For many parents, the concept of asking your child for forgiveness just sounds wrong. Why would you apologize to your child? Wouldn’t that give your child the upper hand? Or did I really mean the sarcastic “I’m sorry you don’t like it, but that’s the way it is”, faux apology?
One of the biggest building blocks of the Christian faith is forgiveness. Remember the parable of the servants who owed debts? One owed an unbelievable amount of money to his “boss”. He couldn’t repay it and his master was ready to throw him in prison. After much begging, the master not only relented, but forgave the man’s entire debt. So what did the servant do? He turned right around and threatened someone who owed him a very small amount of money with jail. In spite of the guy’s pleas, the servant was unrelenting. When the master discovered what had happened, he was furious.

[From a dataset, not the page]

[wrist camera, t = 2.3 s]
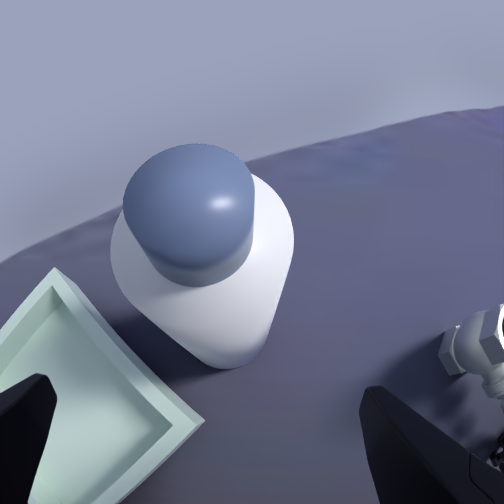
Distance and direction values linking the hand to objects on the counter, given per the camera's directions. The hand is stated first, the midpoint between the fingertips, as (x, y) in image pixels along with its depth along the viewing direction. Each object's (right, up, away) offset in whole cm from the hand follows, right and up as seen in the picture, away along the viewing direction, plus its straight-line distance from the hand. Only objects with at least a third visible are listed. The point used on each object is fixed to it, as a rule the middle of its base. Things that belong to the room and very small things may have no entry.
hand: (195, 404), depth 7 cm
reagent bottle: (0, -1, +12) cm, 12 cm away
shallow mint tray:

This parable is an obvious metaphor for God forgiving our sins and how we are to forgive others who sin against us. God is very clear that our ability to forgive others is a very important part of our own forgiveness. If forgiveness is that important, what better way for our children to learn about forgiveness than for us to model it for them. Hopefully, they have seen us forgive their mistakes over the years even as we have corrected them.
I challenge you to take their education on forgiveness a step farther. Recently, I was talking with a mother who was recounting a parenting story. She had not been there for her daughter when she needed her, for less than noble reasons. The mother was kicking herself for her mistake. The best thing she can do to repair whatever damage the incident may have done to their relationship is for her to be honest about what happened and apologize to her daughter.
I know some of you are shaking your heads in horror at what this may do to undermine the respect your child has for you. Remember though, I am not asking you to apologize for correcting your child or for having rules. I am talking about the inevitable mistakes you will make as a parent. Perhaps you punished one child and then later found out the other one was guilty instead. Or, you were having a bad day and overreacted with a punishment that was tougher than the “crime” needed. Maybe you were tired and snapped at your child instead of listening when he really needed to get your opinion on something important. As soon as possible, take the opportunity to model humility to your child. Go and explain what your mistake was and ask for your child’s forgiveness. You may begin healing wounds you didn’t even know your relationship had.